*** DATA SHOWN

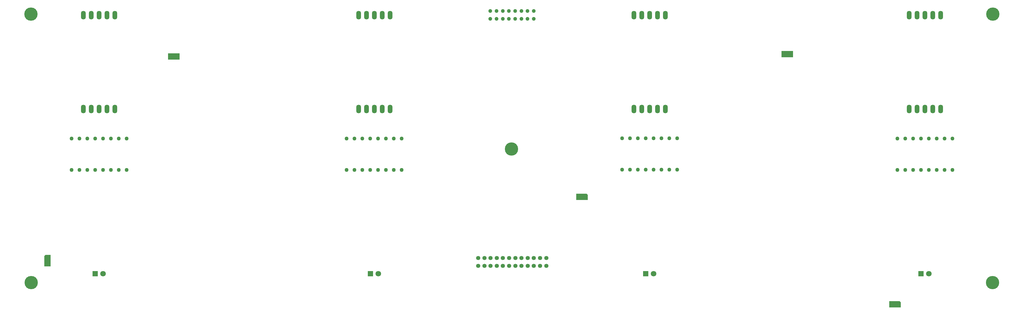
<source format=gbr>
%TF.GenerationSoftware,KiCad,Pcbnew,8.0.8-8.0.8-0~ubuntu24.04.1*%
%TF.CreationDate,2025-08-07T17:00:54-04:00*%
%TF.ProjectId,display_15_in,64697370-6c61-4795-9f31-355f696e2e6b,2*%
%TF.SameCoordinates,Original*%
%TF.FileFunction,Soldermask,Bot*%
%TF.FilePolarity,Negative*%
%FSLAX46Y46*%
G04 Gerber Fmt 4.6, Leading zero omitted, Abs format (unit mm)*
G04 Created by KiCad (PCBNEW 8.0.8-8.0.8-0~ubuntu24.04.1) date 2025-08-07 17:00:54*
%MOMM*%
%LPD*%
G01*
G04 APERTURE LIST*
G04 Aperture macros list*
%AMOutline5P*
0 Free polygon, 5 corners , with rotation*
0 The origin of the aperture is its center*
0 number of corners: always 5*
0 $1 to $10 corner X, Y*
0 $11 Rotation angle, in degrees counterclockwise*
0 create outline with 5 corners*
4,1,5,$1,$2,$3,$4,$5,$6,$7,$8,$9,$10,$1,$2,$11*%
%AMOutline6P*
0 Free polygon, 6 corners , with rotation*
0 The origin of the aperture is its center*
0 number of corners: always 6*
0 $1 to $12 corner X, Y*
0 $13 Rotation angle, in degrees counterclockwise*
0 create outline with 6 corners*
4,1,6,$1,$2,$3,$4,$5,$6,$7,$8,$9,$10,$11,$12,$1,$2,$13*%
%AMOutline7P*
0 Free polygon, 7 corners , with rotation*
0 The origin of the aperture is its center*
0 number of corners: always 7*
0 $1 to $14 corner X, Y*
0 $15 Rotation angle, in degrees counterclockwise*
0 create outline with 7 corners*
4,1,7,$1,$2,$3,$4,$5,$6,$7,$8,$9,$10,$11,$12,$13,$14,$1,$2,$15*%
%AMOutline8P*
0 Free polygon, 8 corners , with rotation*
0 The origin of the aperture is its center*
0 number of corners: always 8*
0 $1 to $16 corner X, Y*
0 $17 Rotation angle, in degrees counterclockwise*
0 create outline with 8 corners*
4,1,8,$1,$2,$3,$4,$5,$6,$7,$8,$9,$10,$11,$12,$13,$14,$15,$16,$1,$2,$17*%
G04 Aperture macros list end*
%ADD10C,1.270000*%
%ADD11R,1.800000X1.800000*%
%ADD12C,1.800000*%
%ADD13C,4.300000*%
%ADD14O,1.512000X2.820000*%
%ADD15C,1.219200*%
%ADD16C,1.346200*%
%ADD17R,3.800000X2.000000*%
%ADD18Outline5P,-1.900000X1.000000X1.900000X1.000000X1.900000X-1.000000X-1.500000X-1.000000X-1.900000X-0.600000X180.000000*%
%ADD19Outline5P,-1.900000X1.000000X1.900000X1.000000X1.900000X-1.000000X-1.500000X-1.000000X-1.900000X-0.600000X270.000000*%
G04 APERTURE END LIST*
D10*
%TO.C,T4*%
X343027000Y-137621000D03*
X345567000Y-137621000D03*
X348107000Y-137621000D03*
X350647000Y-137621000D03*
X353187000Y-137621000D03*
X355727000Y-137621000D03*
X358267000Y-137621000D03*
X360807000Y-137621000D03*
X360807000Y-127461000D03*
X358267000Y-127461000D03*
X355727000Y-127461000D03*
X353187000Y-127461000D03*
X350647000Y-127461000D03*
X348107000Y-127461000D03*
X345567000Y-127461000D03*
X343027000Y-127461000D03*
%TD*%
D11*
%TO.C,PT2*%
X172842000Y-171276000D03*
D12*
X175382000Y-171276000D03*
%TD*%
D13*
%TO.C,REF\u002A\u002A*%
X373761000Y-174117000D03*
%TD*%
D11*
%TO.C,PT3*%
X261742000Y-171276000D03*
D12*
X264282000Y-171276000D03*
%TD*%
D13*
%TO.C,REF\u002A\u002A*%
X373888000Y-87122000D03*
%TD*%
%TO.C,REF\u002A\u002A*%
X218440000Y-130810000D03*
%TD*%
%TO.C,REF\u002A\u002A*%
X63309501Y-174117000D03*
%TD*%
D14*
%TO.C,U7*%
X169037000Y-117896000D03*
X171577000Y-117896000D03*
X174117000Y-117896000D03*
X176657000Y-117896000D03*
X179197000Y-117896000D03*
X169037000Y-87496000D03*
X171577000Y-87496000D03*
X174117000Y-87496000D03*
X176657000Y-87496000D03*
X179197000Y-87496000D03*
%TD*%
D10*
%TO.C,T1*%
X76301600Y-137597500D03*
X78841600Y-137597500D03*
X81381600Y-137597500D03*
X83921600Y-137597500D03*
X86461600Y-137597500D03*
X89001600Y-137597500D03*
X91541600Y-137597500D03*
X94081600Y-137597500D03*
X94081600Y-127437500D03*
X91541600Y-127437500D03*
X89001600Y-127437500D03*
X86461600Y-127437500D03*
X83921600Y-127437500D03*
X81381600Y-127437500D03*
X78841600Y-127437500D03*
X76301600Y-127437500D03*
%TD*%
D13*
%TO.C,REF\u002A\u002A*%
X63246000Y-87122000D03*
%TD*%
D14*
%TO.C,U6*%
X80137000Y-117896000D03*
X82677000Y-117896000D03*
X85217000Y-117896000D03*
X87757000Y-117896000D03*
X90297000Y-117896000D03*
X80137000Y-87496000D03*
X82677000Y-87496000D03*
X85217000Y-87496000D03*
X87757000Y-87496000D03*
X90297000Y-87496000D03*
%TD*%
%TO.C,U8*%
X257937000Y-117896000D03*
X260477000Y-117896000D03*
X263017000Y-117896000D03*
X265557000Y-117896000D03*
X268097000Y-117896000D03*
X257937000Y-87496000D03*
X260477000Y-87496000D03*
X263017000Y-87496000D03*
X265557000Y-87496000D03*
X268097000Y-87496000D03*
%TD*%
D10*
%TO.C,T3*%
X254127000Y-137574000D03*
X256667000Y-137574000D03*
X259207000Y-137574000D03*
X261747000Y-137574000D03*
X264287000Y-137574000D03*
X266827000Y-137574000D03*
X269367000Y-137574000D03*
X271907000Y-137574000D03*
X271907000Y-127414000D03*
X269367000Y-127414000D03*
X266827000Y-127414000D03*
X264287000Y-127414000D03*
X261747000Y-127414000D03*
X259207000Y-127414000D03*
X256667000Y-127414000D03*
X254127000Y-127414000D03*
%TD*%
D15*
%TO.C,U1*%
X225583886Y-88726000D03*
X223583887Y-88726000D03*
X221583886Y-88726000D03*
X219583887Y-88726000D03*
X217583886Y-88726000D03*
X215583888Y-88726000D03*
X213583887Y-88726000D03*
X211583886Y-88726000D03*
X225583886Y-86186000D03*
X223583887Y-86186000D03*
X221583886Y-86186000D03*
X219583887Y-86186000D03*
X217583886Y-86186000D03*
X215583888Y-86186000D03*
X213583887Y-86186000D03*
X211583886Y-86186000D03*
%TD*%
D16*
%TO.C,J1*%
X229643641Y-168696000D03*
X229643641Y-166196000D03*
X227643640Y-168696000D03*
X227643640Y-166196000D03*
X225643642Y-168696000D03*
X225643642Y-166196000D03*
X223643640Y-168696000D03*
X223643640Y-166196000D03*
X221643642Y-168696000D03*
X221643642Y-166196000D03*
X219643641Y-168696000D03*
X219643641Y-166196000D03*
X217643640Y-168696000D03*
X217643640Y-166196000D03*
X215643641Y-168696000D03*
X215643641Y-166196000D03*
X213643640Y-168696000D03*
X213643640Y-166196000D03*
X211643642Y-168696000D03*
X211643642Y-166196000D03*
X209643641Y-168696000D03*
X209643641Y-166196000D03*
X207643642Y-168696000D03*
X207643642Y-166196000D03*
%TD*%
D11*
%TO.C,PT1*%
X83942000Y-171276000D03*
D12*
X86482000Y-171276000D03*
%TD*%
D14*
%TO.C,U9*%
X346837000Y-117896000D03*
X349377000Y-117896000D03*
X351917000Y-117896000D03*
X354457000Y-117896000D03*
X356997000Y-117896000D03*
X346837000Y-87496000D03*
X349377000Y-87496000D03*
X351917000Y-87496000D03*
X354457000Y-87496000D03*
X356997000Y-87496000D03*
%TD*%
D11*
%TO.C,PT4*%
X350642000Y-171276000D03*
D12*
X353182000Y-171276000D03*
%TD*%
D10*
%TO.C,T2*%
X165125400Y-137621000D03*
X167665400Y-137621000D03*
X170205400Y-137621000D03*
X172745400Y-137621000D03*
X175285400Y-137621000D03*
X177825400Y-137621000D03*
X180365400Y-137621000D03*
X182905400Y-137621000D03*
X182905400Y-127461000D03*
X180365400Y-127461000D03*
X177825400Y-127461000D03*
X175285400Y-127461000D03*
X172745400Y-127461000D03*
X170205400Y-127461000D03*
X167665400Y-127461000D03*
X165125400Y-127461000D03*
%TD*%
D17*
%TO.C,GND4*%
X307467000Y-100156000D03*
%TD*%
D18*
%TO.C,3V3*%
X241173000Y-146384000D03*
%TD*%
D19*
%TO.C,3V1*%
X68580000Y-167005000D03*
%TD*%
D17*
%TO.C,GND3*%
X109347000Y-100918000D03*
%TD*%
D18*
%TO.C,3V2*%
X342265000Y-181182000D03*
%TD*%
M02*

</source>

******

TASK OBJECTIVE
Using the records given above, list every line that includes the word "KiCad".

EXPECTED OUTPUT
%TF.GenerationSoftware,KiCad,Pcbnew,8.0.8-8.0.8-0~ubuntu24.04.1*%
G04 Created by KiCad (PCBNEW 8.0.8-8.0.8-0~ubuntu24.04.1) date 2025-08-07 17:00:54*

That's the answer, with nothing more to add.